◆ **Extract**:

******

Feeling like Thelma and Louise, my good friend Carney McGuire and I packed our bags, left our men at home, and set off on a great Canadian adventure.  Unlike Thelma and Louise, we didnt see anyone who even remotely resembled Brad Pitt, nor did we plunge off the side of a cliff. 

Our adventure began with a two day stay in Vancouver, British Columbia, and boy does that city cook --  so many restaurants, so little time.  We first checked into the Hotel Vancouver, a magnificent architectural masterpiece that has an exterior of carved mustachioed faces, Greek mythological figures, and a roof line that resembles a French chateaux.  The interior is just as awesome with Montinello marble floors in the lobby and antique furnishings in many rooms.  But the staff is what makes this hotel comfortable.  Helpful, gracious, and smiling, they took great care of us, especially at the concierge desk, where we asked questions daily. 

With a recommendation for lunch, we set off for The Teahouse Restaurant (604-669-3281), in Stanley Park.  This romantic spot overlooks English Bay and is listed in the book, The Best Places to Kiss in the North West.  Where was Brad when we needed him?  We sat in the conservatory under the leaves of a large rubber tree whose branches touched the glass ceiling; and people-watched out the windows as bikers, roller bladers, joggers and strollers passed by. English Bay is also where cruise ships depart, on their way north, to the Inside Passage and Alaska. They say this is the place to be if you want to see the longest sunsets in the city, but we were at The Teahouse for lunch.  And what a lunch.  Fresh salmon and desserts to die for. 

While were talking about food, lets discuss the oysters and seafood at Joe Fortes on Thurlow Street.  We ordered one of chef Brian Fowkes specials, washed it down with a cool, frosty Kootenay mountain ale, and left room for dessert.  I had the fresh fig tart and Carney is still talking about the coffee flavored Creme Brulee.  But the most elegant dining experience we enjoyed, in a tasteful and sophisticated setting, was at Diva at the Met in the Metropolitan Hotel.  This multi-tiered space, with an exhibition kitchen had well-spaced tables covered with beige and cream colored linens and wall pockets filled with fresh red anthrium, bear grass and palm branches.  The fois gras was so sinfully good, Carney and I could only discuss it in whispers. Set atop a paper thin slice of apple, and served with grapes and walnuts, ummm - ahhhh.  But I digress.

******

◆ **Rows**:

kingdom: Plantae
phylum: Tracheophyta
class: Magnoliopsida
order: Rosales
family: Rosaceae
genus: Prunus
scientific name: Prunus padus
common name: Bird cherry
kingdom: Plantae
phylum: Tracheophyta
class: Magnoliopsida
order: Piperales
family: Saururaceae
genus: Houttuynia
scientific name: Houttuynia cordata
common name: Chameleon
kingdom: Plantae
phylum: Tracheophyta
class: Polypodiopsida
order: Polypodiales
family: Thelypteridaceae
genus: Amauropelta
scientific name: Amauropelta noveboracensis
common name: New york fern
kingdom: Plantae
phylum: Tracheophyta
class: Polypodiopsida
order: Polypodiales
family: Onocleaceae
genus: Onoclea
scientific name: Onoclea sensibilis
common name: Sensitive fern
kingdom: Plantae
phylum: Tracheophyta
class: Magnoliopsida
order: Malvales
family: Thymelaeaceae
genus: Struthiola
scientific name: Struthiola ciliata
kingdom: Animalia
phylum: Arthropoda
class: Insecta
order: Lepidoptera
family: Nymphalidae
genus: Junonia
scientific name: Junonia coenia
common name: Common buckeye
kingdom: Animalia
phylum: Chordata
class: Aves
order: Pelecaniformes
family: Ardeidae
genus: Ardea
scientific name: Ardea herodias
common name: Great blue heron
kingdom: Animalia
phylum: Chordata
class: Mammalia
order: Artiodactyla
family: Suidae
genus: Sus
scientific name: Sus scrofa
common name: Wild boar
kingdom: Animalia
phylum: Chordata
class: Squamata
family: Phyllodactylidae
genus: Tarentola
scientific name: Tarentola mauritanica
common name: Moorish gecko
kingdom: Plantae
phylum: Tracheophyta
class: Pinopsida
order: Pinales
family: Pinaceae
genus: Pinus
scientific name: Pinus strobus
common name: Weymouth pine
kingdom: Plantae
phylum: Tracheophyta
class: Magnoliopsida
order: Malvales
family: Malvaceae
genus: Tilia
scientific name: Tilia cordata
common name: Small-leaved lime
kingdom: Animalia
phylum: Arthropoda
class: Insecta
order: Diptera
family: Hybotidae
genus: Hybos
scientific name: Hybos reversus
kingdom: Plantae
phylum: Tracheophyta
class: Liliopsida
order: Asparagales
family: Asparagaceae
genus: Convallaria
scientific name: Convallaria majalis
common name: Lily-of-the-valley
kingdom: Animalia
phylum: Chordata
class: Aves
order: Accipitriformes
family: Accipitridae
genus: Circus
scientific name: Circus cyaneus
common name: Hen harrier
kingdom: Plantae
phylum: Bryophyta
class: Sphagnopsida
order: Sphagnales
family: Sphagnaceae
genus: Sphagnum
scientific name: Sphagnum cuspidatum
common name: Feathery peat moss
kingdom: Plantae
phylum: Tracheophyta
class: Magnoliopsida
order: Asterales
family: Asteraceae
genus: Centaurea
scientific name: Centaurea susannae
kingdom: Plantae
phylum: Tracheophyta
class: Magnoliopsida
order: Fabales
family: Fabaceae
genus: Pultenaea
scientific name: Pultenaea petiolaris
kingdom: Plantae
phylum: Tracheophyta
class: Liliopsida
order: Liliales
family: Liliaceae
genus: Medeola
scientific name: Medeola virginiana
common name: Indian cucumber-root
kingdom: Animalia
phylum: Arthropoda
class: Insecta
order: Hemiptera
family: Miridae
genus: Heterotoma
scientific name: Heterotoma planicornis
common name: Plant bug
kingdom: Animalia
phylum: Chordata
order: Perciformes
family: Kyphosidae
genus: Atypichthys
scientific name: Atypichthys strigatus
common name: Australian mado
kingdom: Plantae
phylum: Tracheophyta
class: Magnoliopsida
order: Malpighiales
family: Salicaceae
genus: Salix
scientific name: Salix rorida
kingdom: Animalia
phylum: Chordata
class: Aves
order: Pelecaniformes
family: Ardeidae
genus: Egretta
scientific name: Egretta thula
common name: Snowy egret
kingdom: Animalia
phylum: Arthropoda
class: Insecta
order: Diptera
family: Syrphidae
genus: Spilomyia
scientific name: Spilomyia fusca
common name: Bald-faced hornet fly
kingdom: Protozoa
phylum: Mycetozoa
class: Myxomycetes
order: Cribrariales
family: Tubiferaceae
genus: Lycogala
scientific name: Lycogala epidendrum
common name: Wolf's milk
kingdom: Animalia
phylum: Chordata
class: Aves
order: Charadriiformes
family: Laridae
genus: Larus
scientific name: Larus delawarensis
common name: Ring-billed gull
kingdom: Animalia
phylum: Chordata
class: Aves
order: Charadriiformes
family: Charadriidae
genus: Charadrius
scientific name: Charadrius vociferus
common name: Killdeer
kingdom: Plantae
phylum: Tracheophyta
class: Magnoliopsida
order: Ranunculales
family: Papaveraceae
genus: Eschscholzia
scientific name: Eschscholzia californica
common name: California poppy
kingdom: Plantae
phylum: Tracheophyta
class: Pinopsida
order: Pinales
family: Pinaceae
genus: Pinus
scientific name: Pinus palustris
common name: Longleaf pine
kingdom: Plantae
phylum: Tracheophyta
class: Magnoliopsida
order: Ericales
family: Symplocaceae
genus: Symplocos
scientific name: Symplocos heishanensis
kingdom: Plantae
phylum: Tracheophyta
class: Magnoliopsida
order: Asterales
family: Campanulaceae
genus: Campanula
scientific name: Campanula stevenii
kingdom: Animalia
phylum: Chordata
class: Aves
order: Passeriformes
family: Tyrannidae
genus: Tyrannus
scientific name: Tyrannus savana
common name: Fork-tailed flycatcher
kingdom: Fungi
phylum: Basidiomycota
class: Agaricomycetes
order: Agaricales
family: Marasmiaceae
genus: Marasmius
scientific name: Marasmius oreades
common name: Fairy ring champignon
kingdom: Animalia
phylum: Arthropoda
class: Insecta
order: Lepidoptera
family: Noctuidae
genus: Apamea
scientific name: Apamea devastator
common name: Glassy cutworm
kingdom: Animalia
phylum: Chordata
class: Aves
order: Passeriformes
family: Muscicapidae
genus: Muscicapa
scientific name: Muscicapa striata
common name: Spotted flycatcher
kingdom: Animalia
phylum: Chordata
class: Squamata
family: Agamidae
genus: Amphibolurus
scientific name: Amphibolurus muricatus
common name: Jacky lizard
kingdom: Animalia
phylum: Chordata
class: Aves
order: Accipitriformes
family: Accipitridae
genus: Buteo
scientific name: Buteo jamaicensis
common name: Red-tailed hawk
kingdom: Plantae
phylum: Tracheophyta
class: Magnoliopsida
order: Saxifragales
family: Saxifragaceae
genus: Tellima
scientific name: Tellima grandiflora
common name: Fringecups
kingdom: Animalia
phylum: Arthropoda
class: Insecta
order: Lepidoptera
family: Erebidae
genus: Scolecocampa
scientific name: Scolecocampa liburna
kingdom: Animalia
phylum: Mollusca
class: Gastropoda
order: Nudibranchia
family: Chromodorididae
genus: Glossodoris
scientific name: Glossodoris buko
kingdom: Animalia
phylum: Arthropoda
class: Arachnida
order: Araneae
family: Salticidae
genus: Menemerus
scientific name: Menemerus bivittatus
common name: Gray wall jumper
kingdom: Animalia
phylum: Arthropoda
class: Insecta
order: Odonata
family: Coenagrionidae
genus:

******

◆ **The tasks**:
- A) Reproduce the part of the Vancouver travel piece starting at "With a recommendation" and ending at "to die for.".
- B) Continue the Vancouver travel piece, picking up right after its last sentence.
None of the items has anything to do with the Vancouver travel piece.

◆ **Answers below**:
- A)
With a recommendation for lunch, we set off for The Teahouse Restaurant (604-669-3281), in Stanley Park.  This romantic spot overlooks English Bay and is listed in the book, The Best Places to Kiss in the North West.  Where was Brad when we needed him?  We sat in the conservatory under the leaves of a large rubber tree whose branches touched the glass ceiling; and people-watched out the windows as bikers, roller bladers, joggers and strollers passed by. English Bay is also where cruise ships depart, on their way north, to the Inside Passage and Alaska. They say this is the place to be if you want to see the longest sunsets in the city, but we were at The Teahouse for lunch.  And what a lunch.  Fresh salmon and desserts to die for.

- B)
Fortified with fabulous food, the two senior women from Long Island were ready to explore some of the 1,000 acres in Stanley Park, said to be the largest city park in the world, and filled with both indoor and outdoor attractions. We visited the Vancouver Aquarium Marine Science Centre (www.vanaqua.org) and fell in love with the Beluga whales.  These five gentle giants performed aquatic tricks and sang by blowing through their blow holes (they sound like sea ducks, but then again, so do I when I sing).  We opened the doors to the Amazon Gallery and found ourselves in the steamy tropics.  Some animals and birds are loose in this jungle setting, and we saw a brilliant scarlet ibis, a family of cuddly ducks, and a furry snoozing sloth.  We nearly jumped out of our skin when the entire area cracked with lighting and shook with thunder, and soon discovered that one of the displays creates this ominous rainstorm attraction.  Disney World has ruined us for reality.  We both watched a silent crocodile at this display, assuming it was wired to move at some point. We were shocked  when we realized the dark green, glistening thing was real.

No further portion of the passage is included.